When a man once did the impossible, he was saved from almost certain death by the pizza place that he ordered from every day for ten years. Kirk Alexander, an Oregon man, was found in the ground of his Salem home on a Sunday after staff at a Salem Domino's Pizza called 911.
Speed eating champion Joey Chestnut holds this record as well. He ate 45 slices of pizza in a 10-minute span during a contest held in New York's Time Square.
Specifically, baker Raffaele Esposito from Naples is often given credit for making the first such pizza pie. Historians note, however, that street vendors in Naples sold flatbreads with toppings for many years before then.

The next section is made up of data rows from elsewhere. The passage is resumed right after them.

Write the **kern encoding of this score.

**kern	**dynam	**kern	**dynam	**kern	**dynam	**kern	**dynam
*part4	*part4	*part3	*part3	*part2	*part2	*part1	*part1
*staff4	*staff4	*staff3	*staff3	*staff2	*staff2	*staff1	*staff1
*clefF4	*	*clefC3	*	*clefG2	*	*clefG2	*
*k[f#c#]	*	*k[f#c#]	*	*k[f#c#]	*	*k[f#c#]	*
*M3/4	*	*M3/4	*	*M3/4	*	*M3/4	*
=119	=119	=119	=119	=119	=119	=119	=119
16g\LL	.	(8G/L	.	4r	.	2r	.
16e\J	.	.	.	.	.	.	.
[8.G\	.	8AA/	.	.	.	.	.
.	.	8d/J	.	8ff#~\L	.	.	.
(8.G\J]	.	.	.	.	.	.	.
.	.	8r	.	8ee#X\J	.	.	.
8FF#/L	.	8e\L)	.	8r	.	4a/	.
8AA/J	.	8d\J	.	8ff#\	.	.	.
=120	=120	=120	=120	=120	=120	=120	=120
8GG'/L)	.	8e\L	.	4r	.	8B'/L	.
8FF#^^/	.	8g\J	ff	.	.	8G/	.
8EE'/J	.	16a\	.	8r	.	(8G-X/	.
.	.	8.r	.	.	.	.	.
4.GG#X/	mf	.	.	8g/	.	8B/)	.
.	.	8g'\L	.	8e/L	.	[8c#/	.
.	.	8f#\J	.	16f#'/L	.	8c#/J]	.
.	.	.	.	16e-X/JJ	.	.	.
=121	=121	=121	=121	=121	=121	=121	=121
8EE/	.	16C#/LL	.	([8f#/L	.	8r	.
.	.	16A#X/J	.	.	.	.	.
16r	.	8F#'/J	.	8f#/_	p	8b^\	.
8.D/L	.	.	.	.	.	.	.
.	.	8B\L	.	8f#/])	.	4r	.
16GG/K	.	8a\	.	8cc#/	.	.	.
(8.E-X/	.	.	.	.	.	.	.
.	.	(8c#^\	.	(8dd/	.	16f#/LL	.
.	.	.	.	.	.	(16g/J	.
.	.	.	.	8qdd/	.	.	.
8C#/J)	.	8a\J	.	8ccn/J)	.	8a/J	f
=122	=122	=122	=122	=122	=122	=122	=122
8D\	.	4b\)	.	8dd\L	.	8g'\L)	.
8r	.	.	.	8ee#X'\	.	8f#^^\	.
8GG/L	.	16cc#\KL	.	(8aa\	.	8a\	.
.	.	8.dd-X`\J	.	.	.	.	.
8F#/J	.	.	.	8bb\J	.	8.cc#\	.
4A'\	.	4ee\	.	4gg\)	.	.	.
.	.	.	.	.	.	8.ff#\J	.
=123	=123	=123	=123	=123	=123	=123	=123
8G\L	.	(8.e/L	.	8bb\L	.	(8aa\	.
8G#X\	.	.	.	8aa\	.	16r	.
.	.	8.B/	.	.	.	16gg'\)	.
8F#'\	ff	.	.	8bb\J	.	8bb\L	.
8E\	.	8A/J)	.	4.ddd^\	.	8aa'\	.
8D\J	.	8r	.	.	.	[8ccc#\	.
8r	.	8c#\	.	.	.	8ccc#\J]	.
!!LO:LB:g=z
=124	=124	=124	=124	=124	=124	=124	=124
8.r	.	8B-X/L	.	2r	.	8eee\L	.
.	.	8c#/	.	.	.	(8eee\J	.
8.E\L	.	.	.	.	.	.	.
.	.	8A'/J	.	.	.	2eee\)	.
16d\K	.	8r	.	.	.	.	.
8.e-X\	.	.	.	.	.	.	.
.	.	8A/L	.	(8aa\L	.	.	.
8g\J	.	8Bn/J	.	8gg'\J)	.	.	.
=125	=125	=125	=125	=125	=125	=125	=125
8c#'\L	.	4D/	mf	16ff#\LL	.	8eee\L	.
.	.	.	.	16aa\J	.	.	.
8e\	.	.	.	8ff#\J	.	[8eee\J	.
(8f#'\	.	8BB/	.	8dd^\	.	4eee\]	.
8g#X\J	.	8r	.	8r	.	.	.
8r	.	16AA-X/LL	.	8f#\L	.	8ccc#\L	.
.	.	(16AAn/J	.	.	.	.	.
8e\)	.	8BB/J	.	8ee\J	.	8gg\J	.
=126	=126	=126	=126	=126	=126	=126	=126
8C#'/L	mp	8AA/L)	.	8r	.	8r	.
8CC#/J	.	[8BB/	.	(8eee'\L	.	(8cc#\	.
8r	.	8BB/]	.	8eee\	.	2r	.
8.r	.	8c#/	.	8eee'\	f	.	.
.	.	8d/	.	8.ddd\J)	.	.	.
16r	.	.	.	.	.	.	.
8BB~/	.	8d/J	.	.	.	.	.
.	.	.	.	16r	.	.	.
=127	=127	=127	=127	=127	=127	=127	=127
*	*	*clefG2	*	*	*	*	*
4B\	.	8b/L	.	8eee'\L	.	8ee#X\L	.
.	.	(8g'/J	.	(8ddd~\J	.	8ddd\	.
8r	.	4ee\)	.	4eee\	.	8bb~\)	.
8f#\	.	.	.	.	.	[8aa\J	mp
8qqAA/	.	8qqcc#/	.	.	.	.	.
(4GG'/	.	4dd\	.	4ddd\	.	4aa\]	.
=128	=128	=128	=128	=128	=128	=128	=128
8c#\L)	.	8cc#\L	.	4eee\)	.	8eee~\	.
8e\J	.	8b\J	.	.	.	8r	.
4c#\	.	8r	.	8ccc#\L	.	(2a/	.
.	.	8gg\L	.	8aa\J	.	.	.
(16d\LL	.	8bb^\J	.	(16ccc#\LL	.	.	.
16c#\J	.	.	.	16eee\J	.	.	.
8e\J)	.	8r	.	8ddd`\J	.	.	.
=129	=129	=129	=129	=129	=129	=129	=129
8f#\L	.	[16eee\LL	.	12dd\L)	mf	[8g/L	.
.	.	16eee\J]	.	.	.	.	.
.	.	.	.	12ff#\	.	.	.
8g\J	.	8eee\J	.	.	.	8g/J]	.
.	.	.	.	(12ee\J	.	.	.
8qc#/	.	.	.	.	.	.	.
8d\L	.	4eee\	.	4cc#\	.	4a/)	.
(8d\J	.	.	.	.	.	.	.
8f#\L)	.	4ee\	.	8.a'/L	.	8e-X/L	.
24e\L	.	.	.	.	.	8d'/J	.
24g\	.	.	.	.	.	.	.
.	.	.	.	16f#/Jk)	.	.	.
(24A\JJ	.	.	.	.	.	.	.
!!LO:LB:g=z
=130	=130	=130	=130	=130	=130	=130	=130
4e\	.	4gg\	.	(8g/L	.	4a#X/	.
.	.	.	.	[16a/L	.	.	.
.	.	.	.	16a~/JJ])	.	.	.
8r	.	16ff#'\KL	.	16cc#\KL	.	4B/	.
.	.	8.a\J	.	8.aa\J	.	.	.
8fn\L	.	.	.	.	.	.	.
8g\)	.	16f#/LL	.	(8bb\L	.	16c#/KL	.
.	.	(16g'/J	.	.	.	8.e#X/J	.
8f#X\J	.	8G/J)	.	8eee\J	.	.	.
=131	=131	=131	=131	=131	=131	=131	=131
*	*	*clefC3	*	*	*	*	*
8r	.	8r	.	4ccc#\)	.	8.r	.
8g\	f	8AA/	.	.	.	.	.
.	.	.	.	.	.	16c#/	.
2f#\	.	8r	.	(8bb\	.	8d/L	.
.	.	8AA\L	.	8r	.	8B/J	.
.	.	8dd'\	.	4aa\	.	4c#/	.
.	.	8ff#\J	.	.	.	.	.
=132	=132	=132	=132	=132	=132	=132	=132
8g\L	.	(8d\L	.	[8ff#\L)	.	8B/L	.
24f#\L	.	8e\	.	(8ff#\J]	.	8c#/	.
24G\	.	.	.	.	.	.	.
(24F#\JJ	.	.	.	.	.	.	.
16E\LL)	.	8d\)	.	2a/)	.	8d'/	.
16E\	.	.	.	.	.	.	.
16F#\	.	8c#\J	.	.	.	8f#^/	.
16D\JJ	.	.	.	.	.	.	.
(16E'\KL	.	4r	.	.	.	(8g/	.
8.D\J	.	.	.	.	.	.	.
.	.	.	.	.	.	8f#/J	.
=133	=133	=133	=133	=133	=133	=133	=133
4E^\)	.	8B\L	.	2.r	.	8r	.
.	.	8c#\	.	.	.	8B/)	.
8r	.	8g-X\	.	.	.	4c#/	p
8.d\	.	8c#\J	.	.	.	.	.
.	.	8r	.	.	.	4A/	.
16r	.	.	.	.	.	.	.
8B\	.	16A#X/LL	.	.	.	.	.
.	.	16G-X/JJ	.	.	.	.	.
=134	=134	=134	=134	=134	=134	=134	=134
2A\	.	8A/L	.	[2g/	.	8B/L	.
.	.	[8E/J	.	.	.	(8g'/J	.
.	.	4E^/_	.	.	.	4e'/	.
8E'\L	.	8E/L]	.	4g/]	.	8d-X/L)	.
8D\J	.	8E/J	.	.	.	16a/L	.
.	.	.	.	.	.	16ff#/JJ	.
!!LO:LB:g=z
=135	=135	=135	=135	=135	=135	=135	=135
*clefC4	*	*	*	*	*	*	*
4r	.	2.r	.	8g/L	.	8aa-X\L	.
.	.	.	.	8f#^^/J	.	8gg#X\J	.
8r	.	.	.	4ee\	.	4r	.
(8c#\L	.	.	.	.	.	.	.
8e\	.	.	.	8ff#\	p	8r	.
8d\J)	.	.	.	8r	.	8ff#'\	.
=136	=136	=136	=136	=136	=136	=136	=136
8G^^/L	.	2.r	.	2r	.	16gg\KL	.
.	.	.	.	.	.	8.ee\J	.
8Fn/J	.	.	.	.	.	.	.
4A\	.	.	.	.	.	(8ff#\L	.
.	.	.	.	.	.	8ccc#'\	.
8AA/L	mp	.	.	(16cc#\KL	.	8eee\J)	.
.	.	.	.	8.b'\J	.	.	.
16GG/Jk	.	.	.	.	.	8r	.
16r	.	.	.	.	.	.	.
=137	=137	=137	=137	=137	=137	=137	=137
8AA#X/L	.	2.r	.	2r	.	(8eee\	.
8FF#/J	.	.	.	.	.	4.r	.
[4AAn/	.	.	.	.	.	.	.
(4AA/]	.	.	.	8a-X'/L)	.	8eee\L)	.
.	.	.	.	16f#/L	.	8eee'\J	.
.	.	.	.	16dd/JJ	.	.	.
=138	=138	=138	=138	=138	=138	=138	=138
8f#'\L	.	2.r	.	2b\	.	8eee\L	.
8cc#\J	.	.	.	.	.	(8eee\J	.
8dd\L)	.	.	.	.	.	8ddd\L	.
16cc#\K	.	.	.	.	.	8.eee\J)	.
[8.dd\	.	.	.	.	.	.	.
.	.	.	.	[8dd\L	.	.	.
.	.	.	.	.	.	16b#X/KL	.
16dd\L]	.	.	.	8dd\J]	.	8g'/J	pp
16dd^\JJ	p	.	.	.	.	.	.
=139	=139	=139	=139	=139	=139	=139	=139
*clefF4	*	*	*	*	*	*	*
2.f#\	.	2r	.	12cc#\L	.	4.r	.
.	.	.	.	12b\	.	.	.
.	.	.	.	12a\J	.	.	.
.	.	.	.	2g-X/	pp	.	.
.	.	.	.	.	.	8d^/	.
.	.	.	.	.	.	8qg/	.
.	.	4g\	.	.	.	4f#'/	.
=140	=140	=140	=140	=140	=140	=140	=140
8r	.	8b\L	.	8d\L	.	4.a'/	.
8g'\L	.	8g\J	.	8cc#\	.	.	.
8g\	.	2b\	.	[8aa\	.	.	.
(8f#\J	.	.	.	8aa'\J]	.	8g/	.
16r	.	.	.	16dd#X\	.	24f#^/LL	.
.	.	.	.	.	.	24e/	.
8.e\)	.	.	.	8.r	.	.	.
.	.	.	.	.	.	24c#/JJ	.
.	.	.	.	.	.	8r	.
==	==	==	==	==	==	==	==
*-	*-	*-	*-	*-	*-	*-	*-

Legend has it that Italian King Umberto I and Queen Margherita visited Naples in 1889.
The "Aussie" was invented by the late Salvatore Della Bruna, the Picasso of Australia's pizza heritage who established this country's first pizza parlour, Toto's on Melbourne's Lygon Street.
A common unique type is the Aussie, Australian or Australiana, which has the usual tomato base or a seasoned base and mozzarella cheese with options of chicken, ham, bacon and egg (seen as quintessentially Australian breakfast fare). Pizzas with seafood such as prawns are also popular.
In 1961, Toto's Pizza House, the country's first dedicated pizza restaurant, opened its door in Carlton, Melbourne – a classic, modern Italian pizza place.